‘Loving kindness’ will beat the generals




As the events unfolded this week in Rangoon, my mind wandered back to the bedtime stories my great-grandmother told me of a bloody encounter in the 1930s in my native Mandalay. It was between the world-conquering power of the British Raj and the soft power of the world-renouncers, the peaceful and unarmed Buddhist monks and nuns, 17 of whom were mown down. How gallantly they had stood up to the British Raj on behalf of Burma’s poor, she said.

Were she alive today, Granny would recognise the instant crackdown, the baton blows, machinegun bursts, pools of blood, public outrage – and perhaps the downfall of the hated regime.

The involvement of monks in politics goes back to before the colonial era in Burma. Buddhism and its monasteries have for centuries been the catalystic force that mobilised the masses against unjust rulers. Buddhism has deep roots in both rural and urban Burma; it is the bond that unites the main groups: the dominant Burmese, the Shans, the Mons, the Karens and the Arakanese; the monasteries are the meeting places where the rich and the powerful meet the poor and the downtrodden.

Because most monks are drawn primarily not from urban elite families but rather from rural Burma, one of the most likely outcomes of the present “monks power” movement is the political awakening of rural communities that had hitherto remained untapped by the Western-inspired, urban-middle-class, pro-democracy opposition.

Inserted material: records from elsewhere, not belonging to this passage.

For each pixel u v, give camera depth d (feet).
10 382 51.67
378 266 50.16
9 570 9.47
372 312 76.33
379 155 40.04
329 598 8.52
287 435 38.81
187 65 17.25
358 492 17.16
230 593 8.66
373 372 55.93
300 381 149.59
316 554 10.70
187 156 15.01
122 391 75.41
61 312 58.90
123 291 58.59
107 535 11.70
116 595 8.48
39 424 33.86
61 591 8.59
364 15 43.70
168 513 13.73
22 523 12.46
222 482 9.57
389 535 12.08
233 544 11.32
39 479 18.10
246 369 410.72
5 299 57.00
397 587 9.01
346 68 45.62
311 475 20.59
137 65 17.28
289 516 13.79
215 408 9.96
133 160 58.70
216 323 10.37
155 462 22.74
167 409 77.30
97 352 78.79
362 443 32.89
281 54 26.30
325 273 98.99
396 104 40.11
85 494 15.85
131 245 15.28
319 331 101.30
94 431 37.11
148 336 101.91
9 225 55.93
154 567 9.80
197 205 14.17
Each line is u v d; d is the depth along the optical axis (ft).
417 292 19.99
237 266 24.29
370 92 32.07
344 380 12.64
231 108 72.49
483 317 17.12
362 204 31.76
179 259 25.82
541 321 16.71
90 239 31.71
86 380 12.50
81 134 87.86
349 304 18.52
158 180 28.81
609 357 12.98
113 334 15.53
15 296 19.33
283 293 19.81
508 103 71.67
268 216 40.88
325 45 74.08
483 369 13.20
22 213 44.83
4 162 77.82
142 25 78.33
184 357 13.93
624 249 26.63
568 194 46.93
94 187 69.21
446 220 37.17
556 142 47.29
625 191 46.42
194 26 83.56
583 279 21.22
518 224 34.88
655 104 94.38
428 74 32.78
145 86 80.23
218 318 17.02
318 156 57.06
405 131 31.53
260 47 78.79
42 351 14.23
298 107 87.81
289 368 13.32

This coming together of Burma’s urban and rural communities will be deeply significant. The “Metta (or Loving Kindness) Army” of Buddhist monks that we have seen on our television screens snaking through the city streets have posed the greatest challenge to the Armed Forces since their creation in 1941. And to judge from the relatively low number of casualties since the protests began a month ago – as opposed to 3,000 killed in the 1988 popular uprising against General Ne Win – this revolt has proved itself both potent and pacifying.

The vocation of the Buddhist Order is certainly other-worldly. But in their role as citizens, their agenda is unequivocal: democracy. A protesting monk poignantly summed it up: “I’d rather have democracy for our people than nirvana for myself.” For the monks, democracy will mean the right to change the rulers peacefully and to improve the economic conditions of the people.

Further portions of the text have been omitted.